I’m the Manager of Special Projects for Health Imperatives, and one of the “projects” that my title refers to is our new website. Health Imperatives has about 40 different program sites ranging from family planning programs to a domestic violence shelter to GLBT youth services and so on.

My title was created last year when we were preparing for the launch of the new website. In addition to managing the website, I still continue to do my previous responsibilities like grant writing, event coordination, budget tracking, report writing, etc., for several Health Imperatives programs.

What areas of the site are you primarily responsible for?

I manage all of the main page content for and about half of the program sub-sites (some programs manage their own). On the main page, I find and post content for “In the News,” create the Slides for the slideshow (and usually the pages that they link to) and post program updates under “Announcements.”

I also manage all of the main Health Imperatives social media sites, which currently include Twitter, Facebook and LinkedIn.

How do you keep up on learning website manager skills?

I love NTEN’s (Nonprofit Technology Network) blogs and webinars on web design and management, and Mashable also has some excellent articles and tips on managing websites and social media. The Nonprofit Facebook Guy has great info geared specifically toward nonprofits. I’m fairly new to web management, so I basically try to read anything I can find relating to nonprofit web design or social media!

What does your day-to-day strategy look like for keeping the site updated?

One of the challenges I have with managing the website is that it is not my only job responsibility, so to make it more manageable for myself, I create a calendar for each month and map out how/when I’ll update the three sections of the main page (News, Slides, and Announcements).

February Website Calendar

A snapshot of Slowe’s planning calendar

I seek out and write the News blurbs and design the Slides in advance so that I can spend a minimal amount of time dropping them onto the site when their day comes up on the calendar. It’s worked well so far!

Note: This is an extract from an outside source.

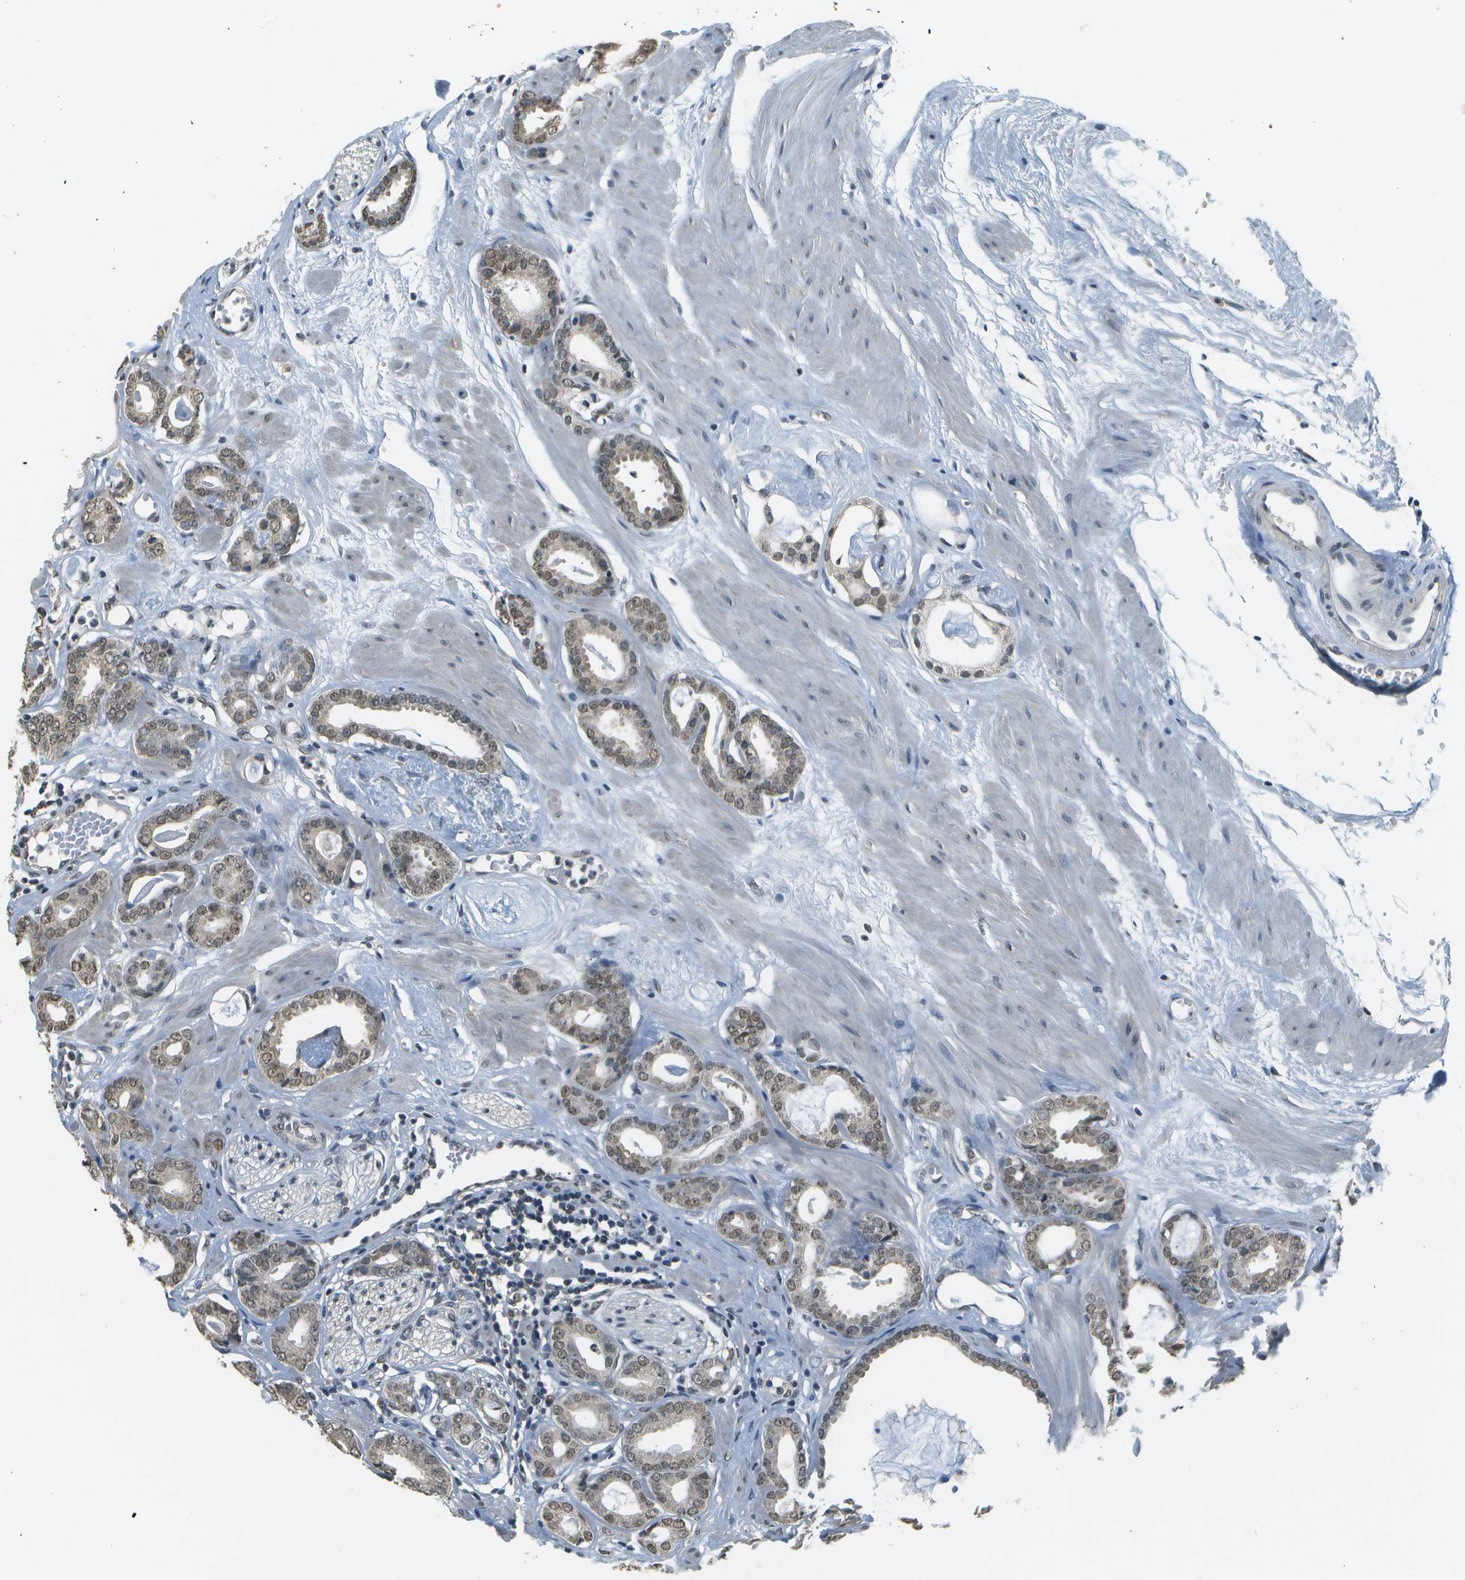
{"staining": {"intensity": "weak", "quantity": ">75%", "location": "nuclear"}, "tissue": "prostate cancer", "cell_type": "Tumor cells", "image_type": "cancer", "snomed": [{"axis": "morphology", "description": "Adenocarcinoma, Low grade"}, {"axis": "topography", "description": "Prostate"}], "caption": "Prostate cancer (adenocarcinoma (low-grade)) stained with a protein marker exhibits weak staining in tumor cells.", "gene": "ABL2", "patient": {"sex": "male", "age": 53}}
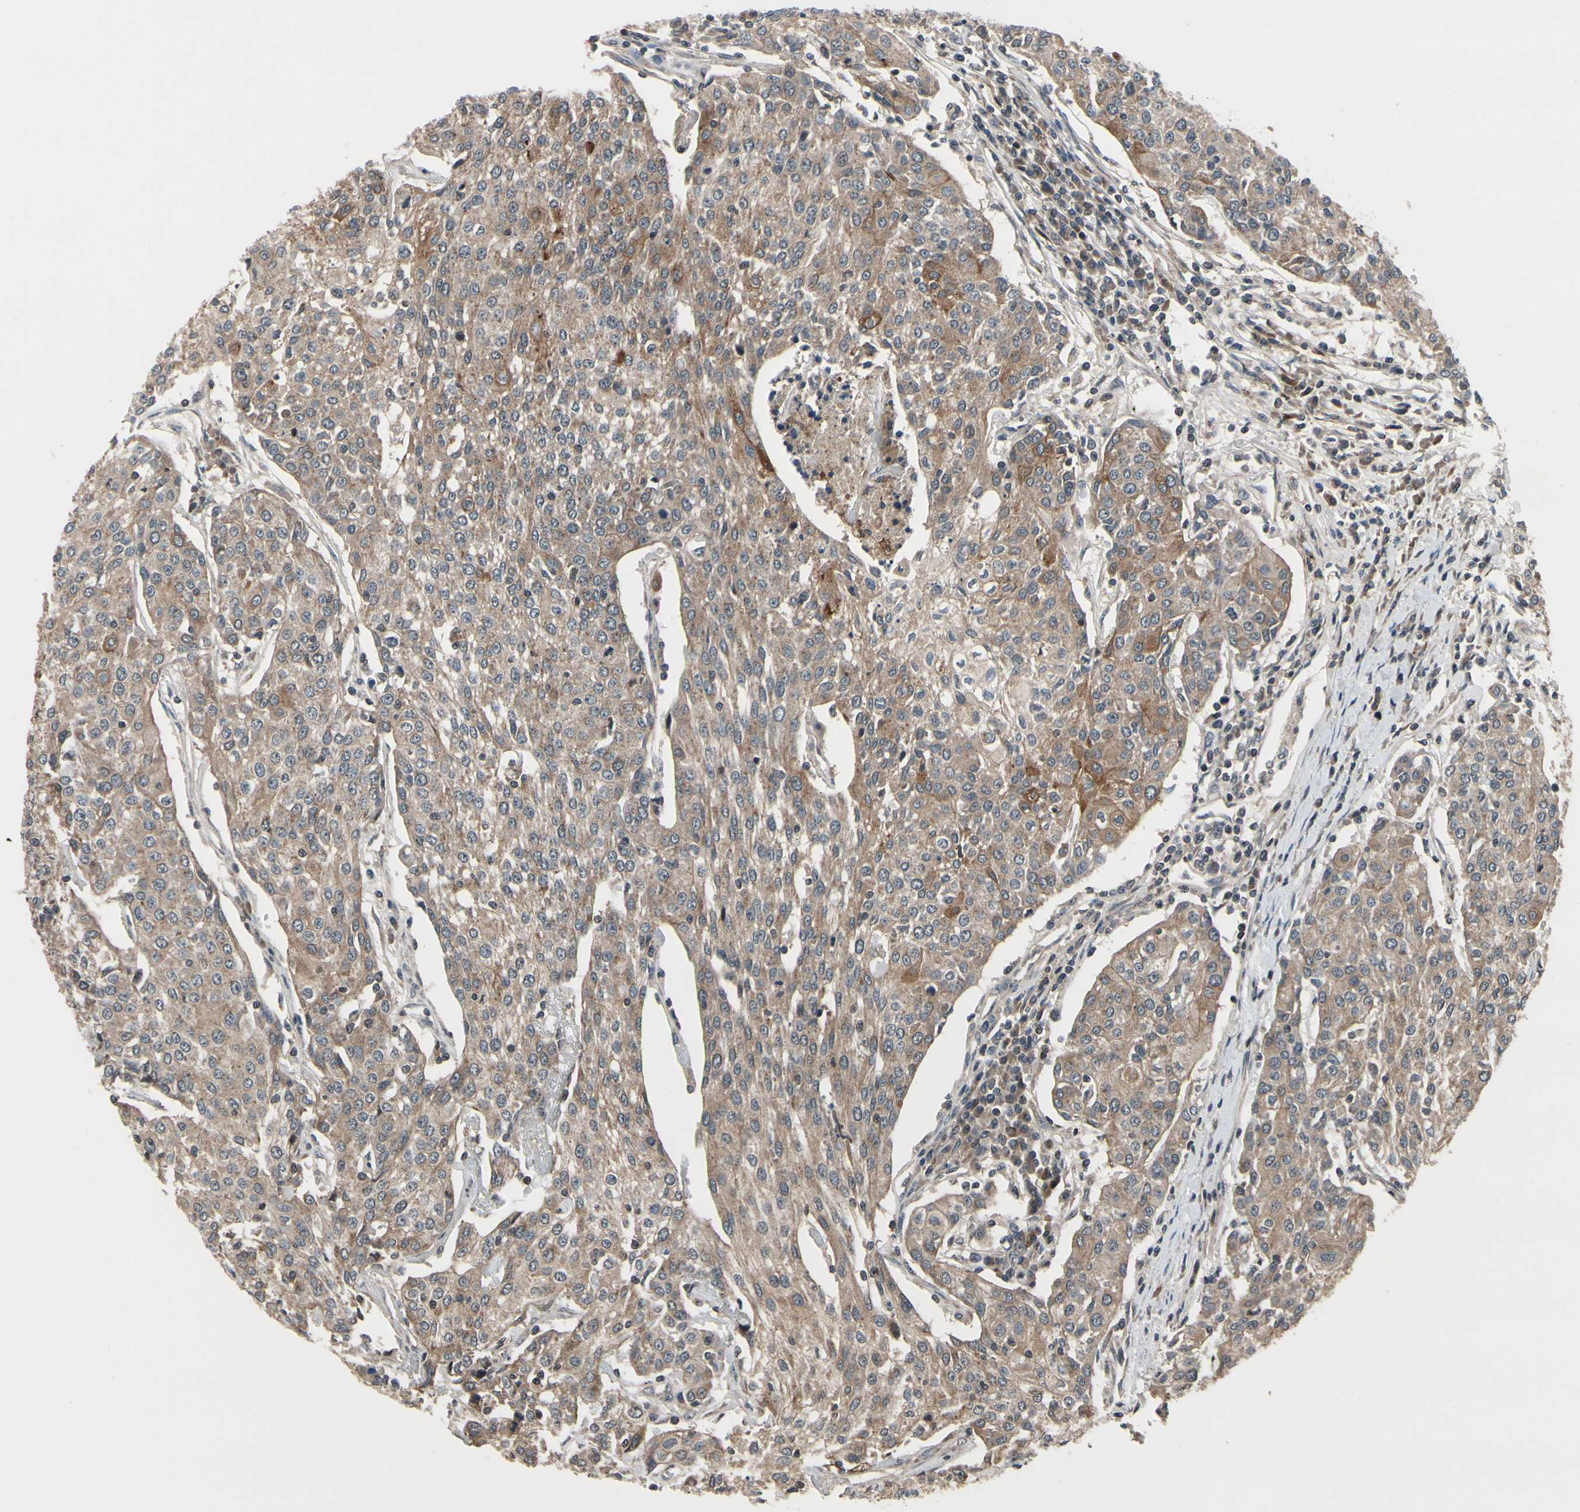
{"staining": {"intensity": "moderate", "quantity": ">75%", "location": "cytoplasmic/membranous"}, "tissue": "urothelial cancer", "cell_type": "Tumor cells", "image_type": "cancer", "snomed": [{"axis": "morphology", "description": "Urothelial carcinoma, High grade"}, {"axis": "topography", "description": "Urinary bladder"}], "caption": "High-magnification brightfield microscopy of urothelial cancer stained with DAB (brown) and counterstained with hematoxylin (blue). tumor cells exhibit moderate cytoplasmic/membranous expression is present in approximately>75% of cells. (IHC, brightfield microscopy, high magnification).", "gene": "MBTPS2", "patient": {"sex": "female", "age": 85}}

I try to update at least two different main page sections per week to keep the info fresh, and I leave each item up for at least one-two weeks (unless it is time-sensitive) so frequent site visitors will see as much new content as possible.

For social media, I rely heavily on HootSuite to help me keep up to date. I aim to do at least one tweet per day, and I limit Facebook to three posts per week (usually Monday, Wednesday, Friday). HootSuite allows me to schedule a week or more worth of Twitter and Facebook updates in advance, which is a huge time-saver!


Hootsuite is a huge timesaver for Twitter campaigns

It’s been half a year since the new site launched. What trends do you see in usage?

We have seen an exciting increase in traffic to our website since the new page launched, and it seems that people are enjoying the new format. Google Analytics is a great tool to show results in real numbers – for instance:

In 2011 between 1/29-2/28 we saw 1,580 (unique) visitors

In 2012 during that same time month-long period we’ve had 4,123 (unique) visitors (yay!)

We’re also seeing an increase in new users (vs. returning users), which tells us that our website is reaching a broader audience than it has in the past.

We’re finding that events/trainings that are advertised on our main page slideshow are receiving drastic increases in attendance. For example, a recent recurring training saw a 150% increase in registration after we advertised it on the main page slideshow. Very exciting to see these results, and we’ll definitely continue to advertise this way!

What’s the most useful part of the site?

I’d say that the slideshow has been the most useful part of the site, because it’s the first thing visitors see and can help us direct them to certain program sub-sites that otherwise may not have gotten as much exposure.

The Shopping Cart has also been a very useful tool, as it allows people to make donations to specific programs and also lets them register for trainings or events online, which is definitely the preferred method for our web-savvy visitors!